● INPUT DATA:
-*-*-
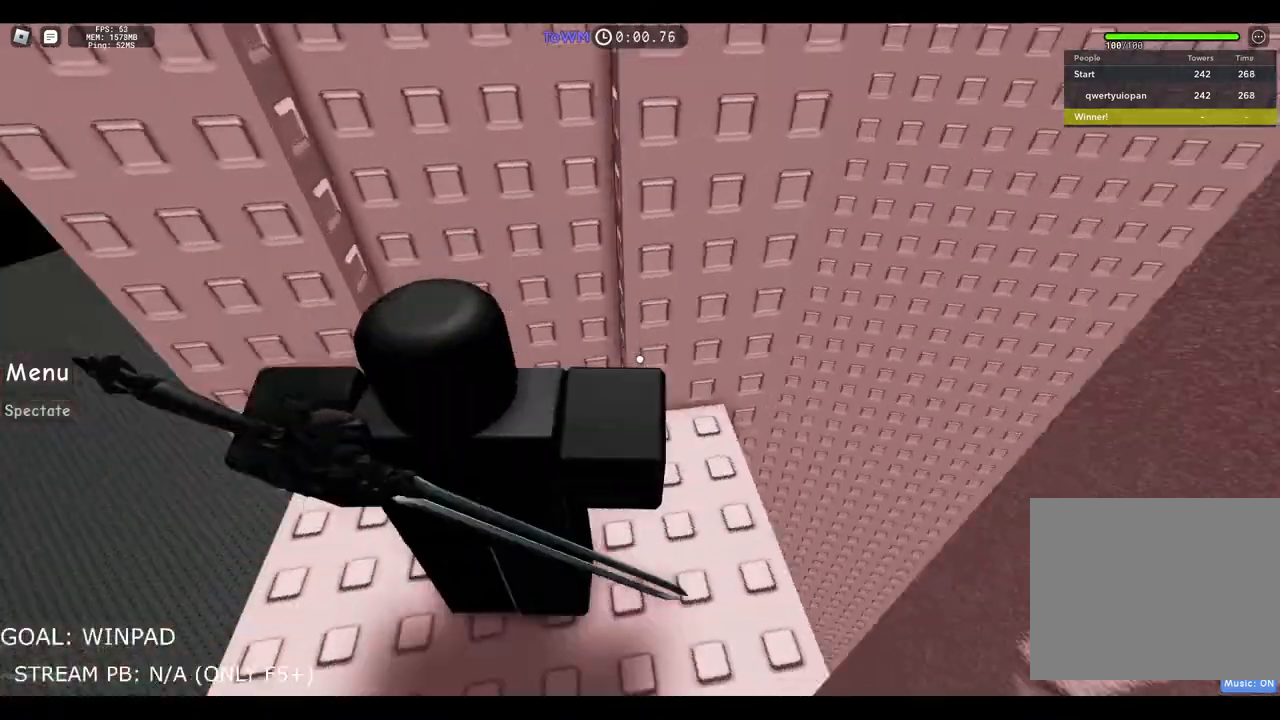
{"keys": ["d", "space"], "events": [[50, "d", "down"], [450, "space", "down"]]}
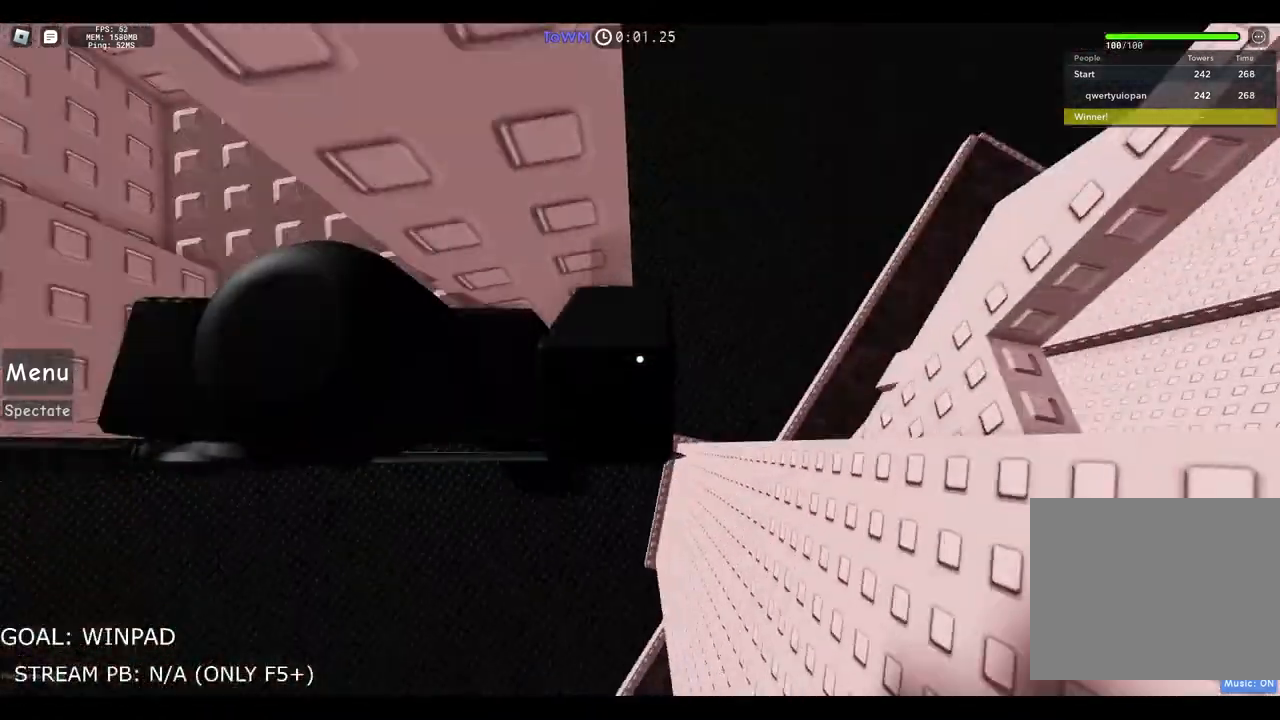
{"keys": ["d"], "events": [[117, "space", "up"]]}
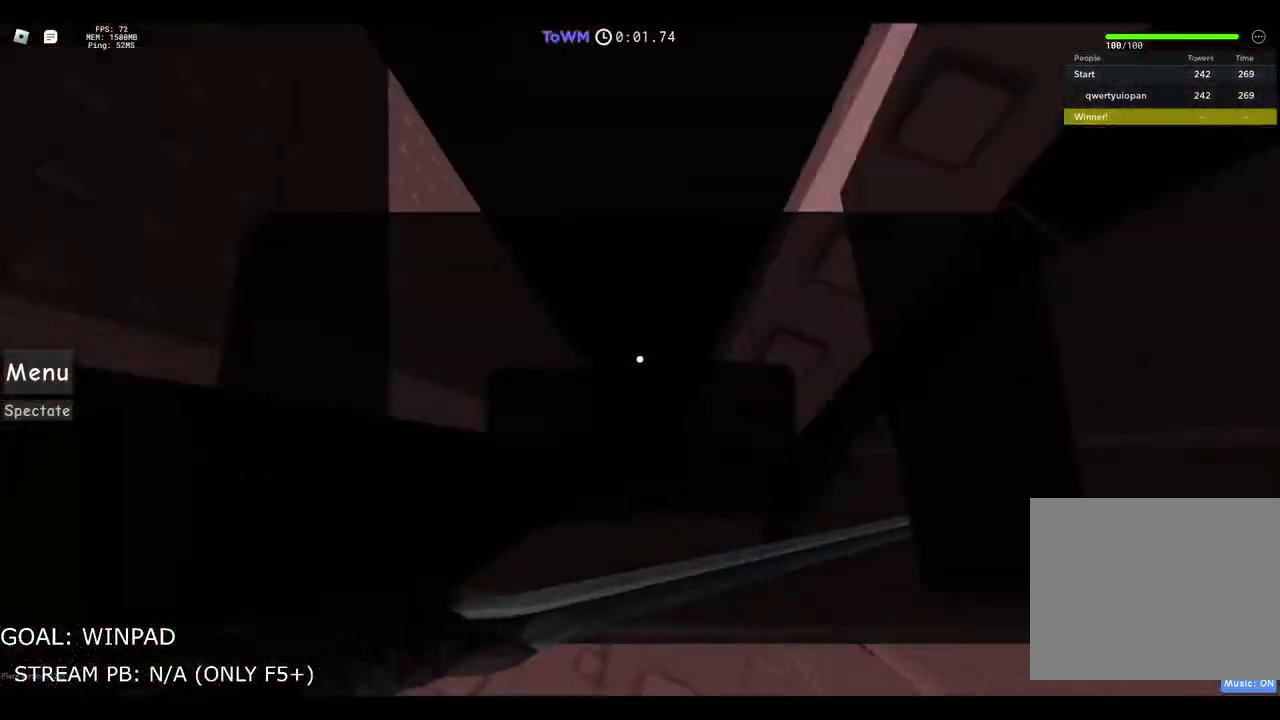
{"keys": ["a", "space"], "events": [[67, "d", "up"], [167, "s", "down"], [250, "s", "up"], [283, "a", "down"], [450, "space", "down"]]}
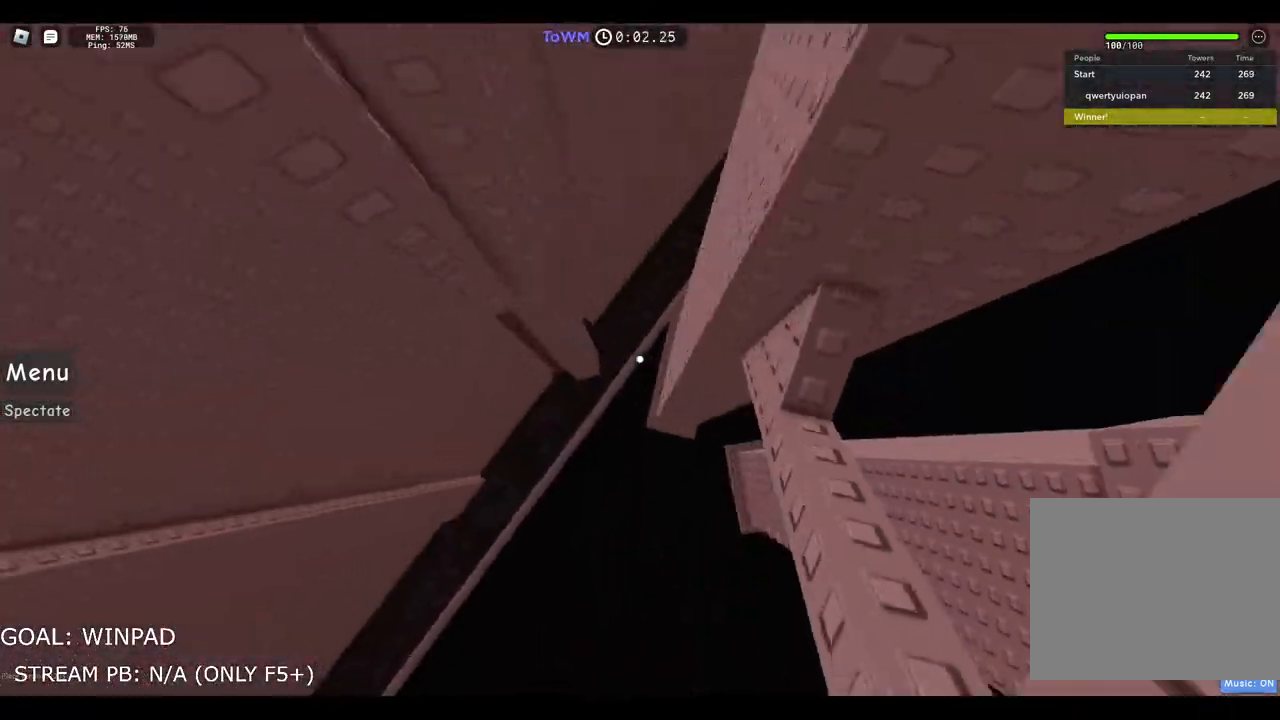
{"keys": ["a"], "events": [[117, "space", "up"]]}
-*-*-
● WHAT THIS TASK INVOLVES: Would you reproduce the listing above exactly, without any of its images?

● RESPONSE TO THE EXERCISE:
{"keys": ["d", "space"], "events": [[50, "d", "down"], [450, "space", "down"]]}
{"keys": ["d"], "events": [[117, "space", "up"]]}
{"keys": ["a", "space"], "events": [[67, "d", "up"], [167, "s", "down"], [250, "s", "up"], [283, "a", "down"], [450, "space", "down"]]}
{"keys": ["a"], "events": [[117, "space", "up"]]}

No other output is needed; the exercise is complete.